- **Text block**:
- - - - -
The phosphor layer 30 may be formed of a mixture of red, green, and blue phosphors to emit white light. The phosphor layer 30 may be formed on an entire active area of the second substrate 14 or in a predetermined pattern having a plurality of sections corresponding to pixel areas. Alternatively, the phosphor layer may include red, green, and blue phosphor layers that are formed in each pixel area and with a predetermined pattern.

In FIGS. 1 and 2, a case where the phosphor layer 30 emitting the white light is formed on the entire active area of the second substrate 14 is illustrated as an example.

The reflection layer 32 may be an aluminum layer having a thickness of about several thousands of angstroms (□) and a plurality of tiny holes for passing the electrons. The reflection layer 32 may function to enhance the screen luminance by reflecting the visible light, which is emitted from the phosphor layer 30 to the first substrate 12, toward the second substrate 14. The anode electrode 29 formed by the transparent conductive material can be eliminated, and the reflection layer 32 can function as the anode electrode.
- - - - -
- **Study material**:
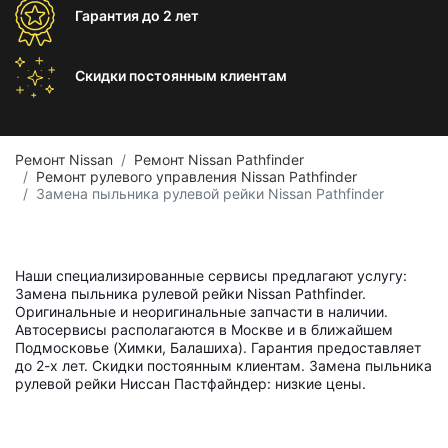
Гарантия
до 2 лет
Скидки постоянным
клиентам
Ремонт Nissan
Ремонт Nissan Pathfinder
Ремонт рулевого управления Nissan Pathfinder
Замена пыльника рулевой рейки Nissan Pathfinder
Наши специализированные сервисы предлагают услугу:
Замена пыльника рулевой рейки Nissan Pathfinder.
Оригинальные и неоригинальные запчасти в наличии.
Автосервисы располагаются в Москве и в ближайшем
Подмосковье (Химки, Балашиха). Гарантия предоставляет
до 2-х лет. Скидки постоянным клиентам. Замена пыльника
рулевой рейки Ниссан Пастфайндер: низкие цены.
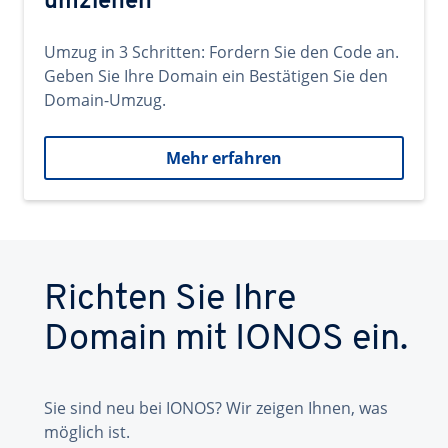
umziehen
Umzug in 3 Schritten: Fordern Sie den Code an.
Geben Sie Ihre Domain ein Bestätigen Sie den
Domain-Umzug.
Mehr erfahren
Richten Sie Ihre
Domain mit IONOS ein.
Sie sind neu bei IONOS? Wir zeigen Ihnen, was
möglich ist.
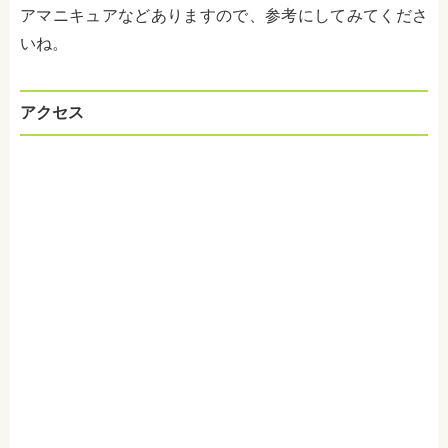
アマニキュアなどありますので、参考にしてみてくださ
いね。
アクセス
- - - - -
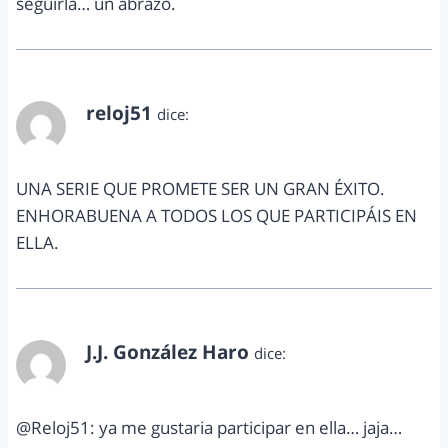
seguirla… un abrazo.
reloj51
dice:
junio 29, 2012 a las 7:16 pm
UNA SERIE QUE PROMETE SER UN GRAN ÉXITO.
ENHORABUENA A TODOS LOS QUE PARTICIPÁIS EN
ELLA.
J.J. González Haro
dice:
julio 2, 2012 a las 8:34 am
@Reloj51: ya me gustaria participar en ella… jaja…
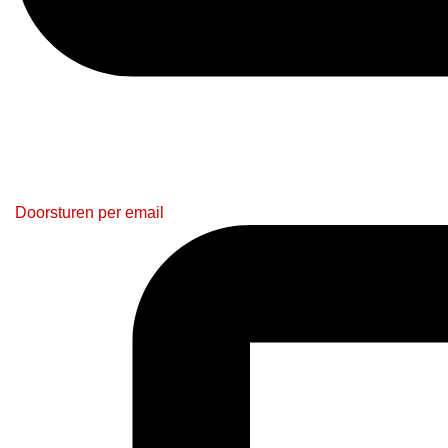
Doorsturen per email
- - - - -
- **Exercise instructions**:
1. Reproduce the phosphor layer text verbatim, starting with "In FIGS. 1 and" and going on through "as an example.".
2. According to the phosphor layer text, what may the phosphor layer 30 be formed of in order to emit white light?
The listing has no connection to the phosphor layer text.

- **Responses by task**:
1.
In FIGS. 1 and 2, a case where the phosphor layer 30 emitting the white light is formed on the entire active area of the second substrate 14 is illustrated as an example.

2. A mixture of red, green, and blue phosphors.